Academic journal article Philosophy and Public Policy Quarterly

The Role of Non-Governmental Organizations in the Repatriation of Refugees

Academic journal article Philosophy and Public Policy Quarterly

The Role of Non-Governmental Organizations in the Repatriation of Refugees

Article excerpt

Beginning in 2005, hundreds of Africans, mostly from Sudan and Eritrea, entered Israel across the Egyptian border. They typically paid smugglers in Egypt to take them to the border, where they were able to climb over the border fence. By 2009 about 22,000 non-Jewish individuals without authorization had crossed over into Israel, where the government labeled them "infiltrators" and "illegal work migrants." Of these, 1,250 were from South Sudan. (1) Most of these migrants had left Sudan during or before the Second Sudanese Civil War, fought between the Sudanese government and the South Sudanese People's Liberation Army (SPLA) from 1983 to 2005. By 2012 the number stood at between 700 and 1000. Private organizations provided services to facilitate what they called "voluntary repatriation" back to South Sudan. I evaluate here the moral obligations of these organizations. I will ask whether they were exploitative, negligent, or perhaps complicit in broader Israeli government policies that may have been unjust.

Introduction

In 2008 I founded a student group, Advocates for Asylum, and a website, www.asylumseekers.org, which sought to secure rights for refugees in Israel. In this capacity, I interviewed and engaged in informal conversations with South Sudanese refugees who resided in Tel Aviv, Jerusalem, Eilat, and Arad.

I learned from several of them that nongovernmental organizations (NGOs) offered them assistance to return to South Sudan. It occurred to me that NGOs that helped South Sudanese to go back to a war-torn area did not necessarily serve the interest of these migrants, or, if they did, it was only to offer them a less horrible alternative to forced deportation from or imprisonment in Israel. I wondered whether a more humanitarian course might have included an attempt to legalize the presence of these refugees in Israel.

The Israeli government began a Refugee Status Determination (RSD) procedure for some asylum seekers in 2010, but not for the South Sudanese. According to the 1951 Convention for the Protection of Refugees, all signatory states, including Israel, must interview individuals and provide refugee status to those who can demonstrate that they have been persecuted because of their race, ethnicity, religion, or membership in a social group. South Sudanese, Sudanese, and Eritreans, however, were not allowed to access this procedure; they were given informal "group protection," which essentially consisted of a government decision prior to 2011 not to arrest or deport them but also not to give them legal states as refugees or residents. Special visas were issued, to be renewed every three months. (2)
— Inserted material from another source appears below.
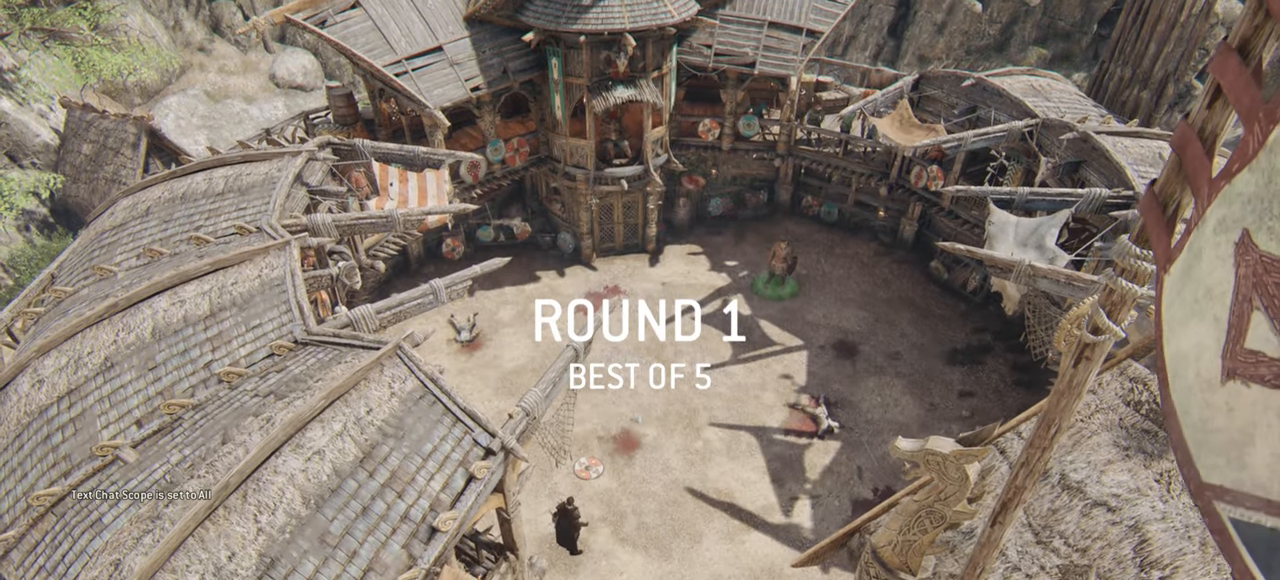
{"keys": [], "mouse": [], "events": []}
Under such "group protection," South Sudanese had few rights. They could not work legally in Israel, although the relevant ruling, Government Decision 2104, (3) was not enforced before 2012. In the southern town of Eilat, the municipal public schools refused admission to non-Jewish African asylum seekers, including all South Sudanese children, a policy that was reversed after the Sudanese left. (4) In addition, all South Sudanese residents throughout Israel were denied medical insurance, (5) and employers often paid them less than minimum wage. (6)

In 2005 the Sudanese government in the north and SPLA in southern Sudan signed a comprehensive peace agreement. In July 2011 South Sudan officially became an independent country, with Juba its provisional capital. In January 2012, half a year after independence, Israel's Population and Immigration Authority (PIBA) sent an open letter to South Sudanese in Israel telling them "Now that South Sudan has become an independent state, it is time for you to return to your homeland." (7)

The government had persuaded some members of the South Sudanese community to gather the names and addresses of the South Sudanese in Israel. Officials then came to their houses with "voluntary repatriation" forms to sign. All had either to repatriate "voluntarily" by April 1, 2013, with a 1,000 Euro stipend, or to face detention and deportation in April without any stipend. …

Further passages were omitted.